*Texte à lire*.
───

Intervention de Renaud Donnedieu de Vabres

Réunion du 4 décembre 2004 à 9h30
Loi de finances pour 2005 — Culture

Renaud Donnedieu de Vabres, ministre :

Madame la présidente, je veux tout d'abord vous rassurer, si je réponds un peu longuement aux questions des rapporteurs, je serai plus bref dans les réponses que j'apporterai aux orateurs. Je souhaite expliquer l'environnement auquel se réfère chaque question.

Messieurs les rapporteurs pour avis, je vous remercie, en écho à la réponse que je viens de faire à M. le rapporteur spécial, d'avoir souligné combien le budget de mon ministère témoigne de la volonté du Gouvernement de conserver à l'action culturelle de l'Etat son caractère prioritaire.

A ceux d'entre vous qui participent régulièrement aux débats forains de la culture - et ils sont nombreux dans la période actuelle ! -, je tiens à exprimer ma gratitude parce que ce n'est pas l'Etat seul, ou le Gouvernement seul, qui peut agir pour dénouer certaines difficultés.

J'ai été particulièrement sensible à ce que vous ayez perçu le souci d'équilibre de ce budget, qui constitue l'instrument d'une politique culturelle équilibrée, entre patrimoine et création, entre Paris et les régions, entre les investissements et les interventions.

Mon ministère est un ministère régalien, mais c'est aussi un ministère partenaire. Et pour être un partenaire solide, il faut pouvoir fonder son action sur des crédits d'Etat qui sont sanctuarisés, c'est-à-dire qui ne font pas l'objet d'annulation en cours de gestion, ce qui a bien été le cas au cours de l'exercice 2004, grâce aux décisions de M. le Premier ministre.

Il existe un grand nombre de projets communs à l'Etat et aux collectivités territoriales qu'il nous appartient de mener à bien, dans le souci majeur de l'aménagement et du développement de nos territoires.

Je suis heureux de vous confirmer que, cette année, les crédits d'investissement du budget de mon ministère se répartissent à peu près à parité entre Paris - 52% - et les régions -48%. Cette législature marque un rééquilibrage par rapport à la législature précédente. En moyenne, entre 1997 et 2001, 62% des crédits d'investissements étaient consacrés à Paris contre 38% pour les régions.

───

*Données enregistrées*.
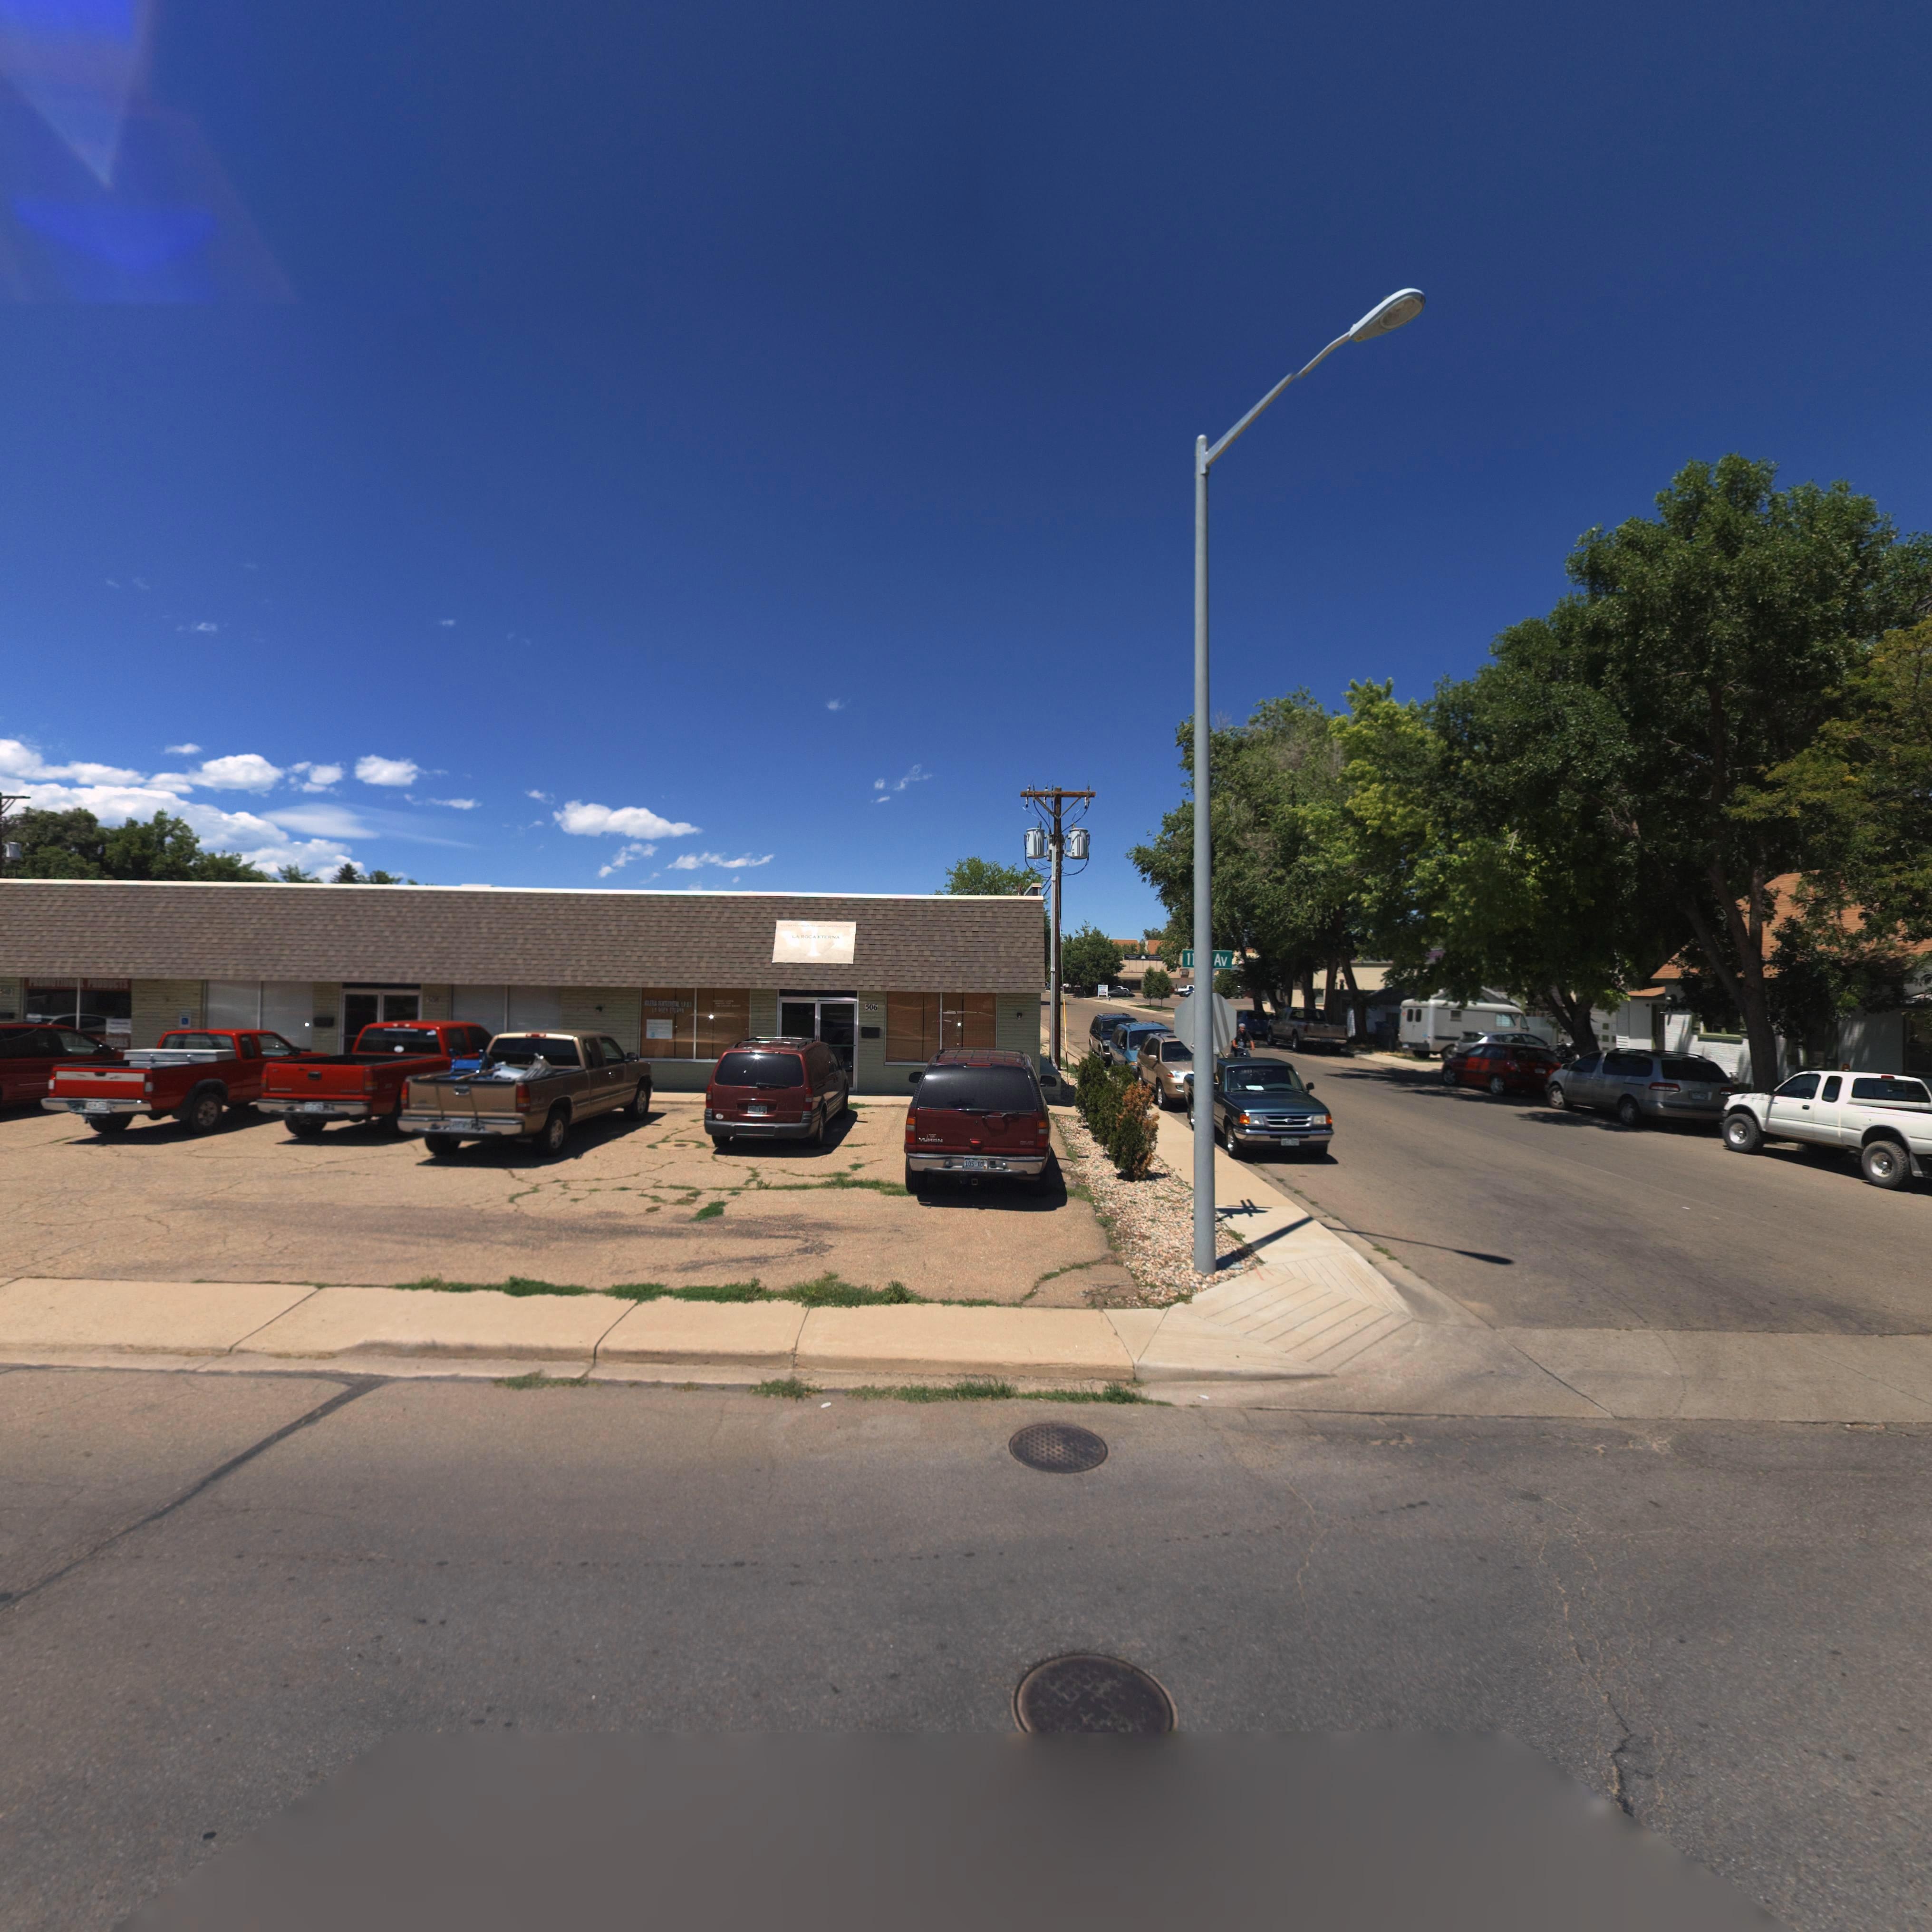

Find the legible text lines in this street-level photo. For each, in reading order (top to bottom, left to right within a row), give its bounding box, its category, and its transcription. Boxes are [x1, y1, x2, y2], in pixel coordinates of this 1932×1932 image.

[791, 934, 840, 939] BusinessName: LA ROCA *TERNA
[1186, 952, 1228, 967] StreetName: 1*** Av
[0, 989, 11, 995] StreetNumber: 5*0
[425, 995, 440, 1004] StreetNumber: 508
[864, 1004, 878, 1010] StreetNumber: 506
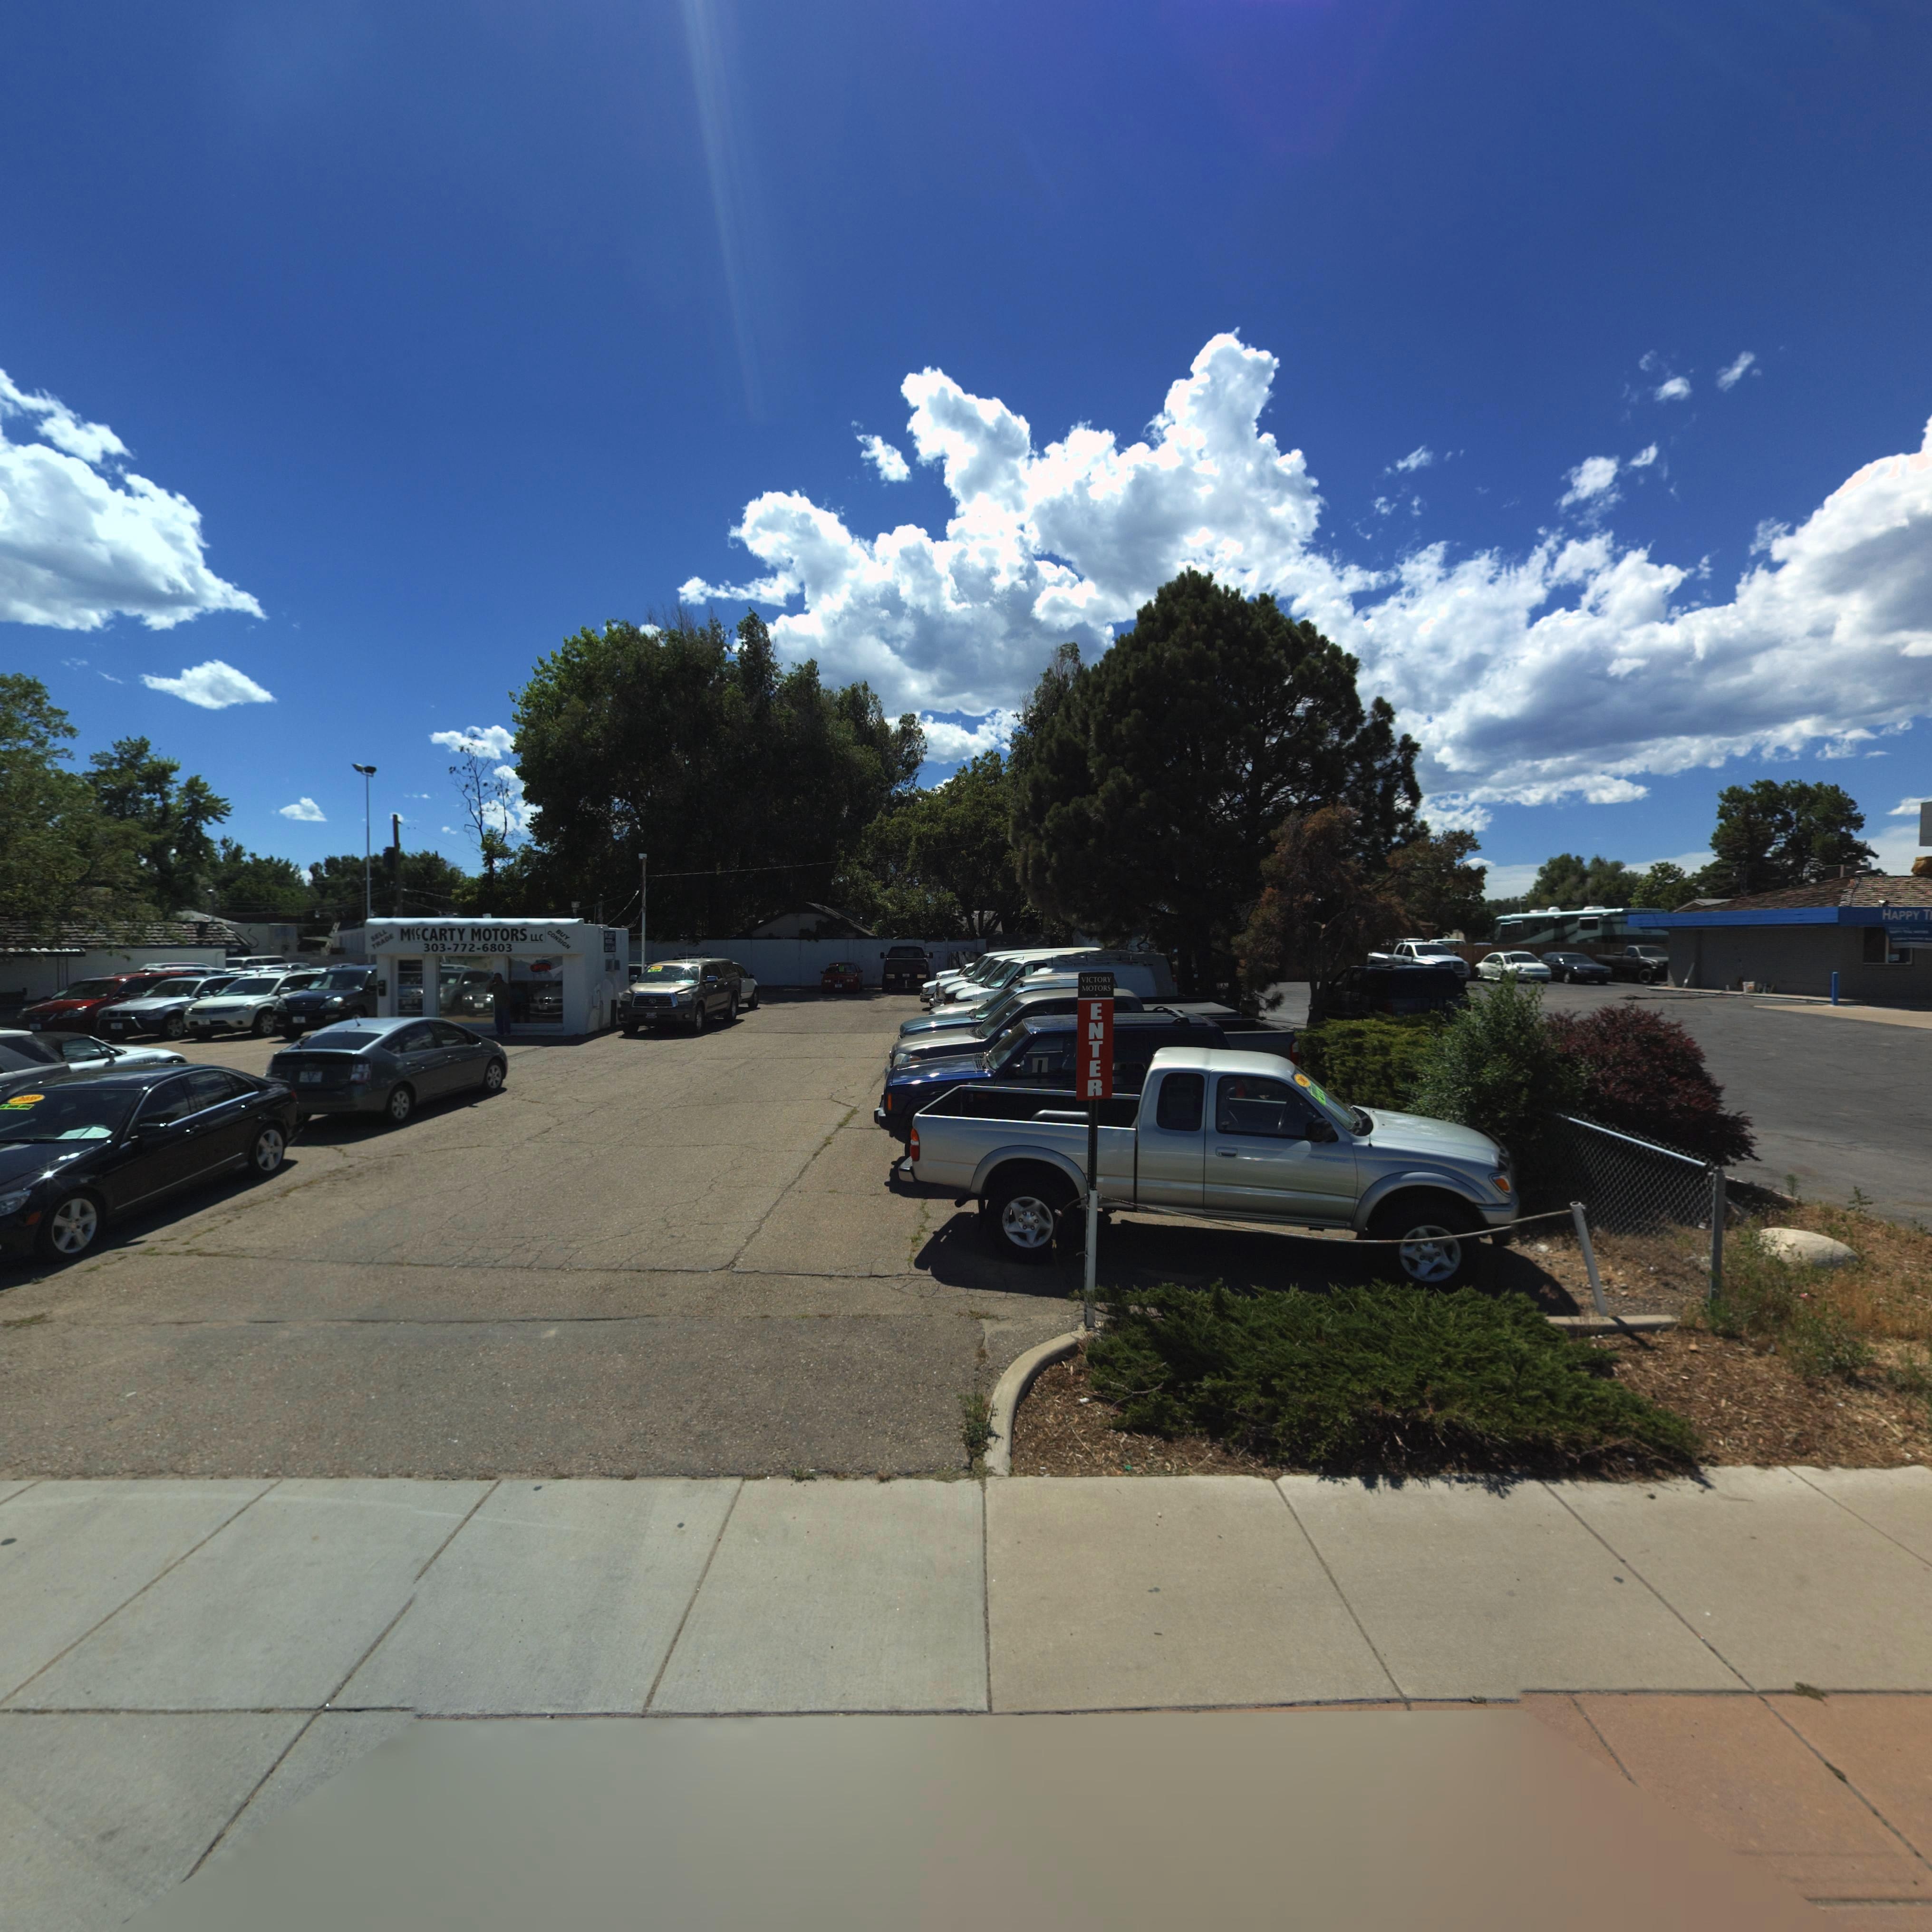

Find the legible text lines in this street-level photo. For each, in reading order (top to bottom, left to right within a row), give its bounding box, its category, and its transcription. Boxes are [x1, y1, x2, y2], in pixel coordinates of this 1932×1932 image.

───

*Consignes*.
1. Transcrivez fidèlement le passage de l'intervention sur le budget de la culture qui s'ouvre sur les mots « Réunion du 4 » et se termine par « réfère chaque question. ».
2. Selon l'intervention sur le budget de la culture, pourquoi le ministère doit-il fonder son action sur des crédits d'État sanctuarisés ? Répondez en une à trois phrases.
Les enregistrements constituent un matériau distinct de l'intervention sur le budget de la culture.

*Réponses par consigne*.
1.
Réunion du 4 décembre 2004 à 9h30
Loi de finances pour 2005 — Culture

Renaud Donnedieu de Vabres, ministre :

Madame la présidente, je veux tout d'abord vous rassurer, si je réponds un peu longuement aux questions des rapporteurs, je serai plus bref dans les réponses que j'apporterai aux orateurs. Je souhaite expliquer l'environnement auquel se réfère chaque question.

2. Le ministère est aussi un ministère partenaire, et il doit disposer de crédits d'État sanctuarisés pour être un partenaire solide. Ces crédits ne font pas l'objet d'annulation en cours de gestion.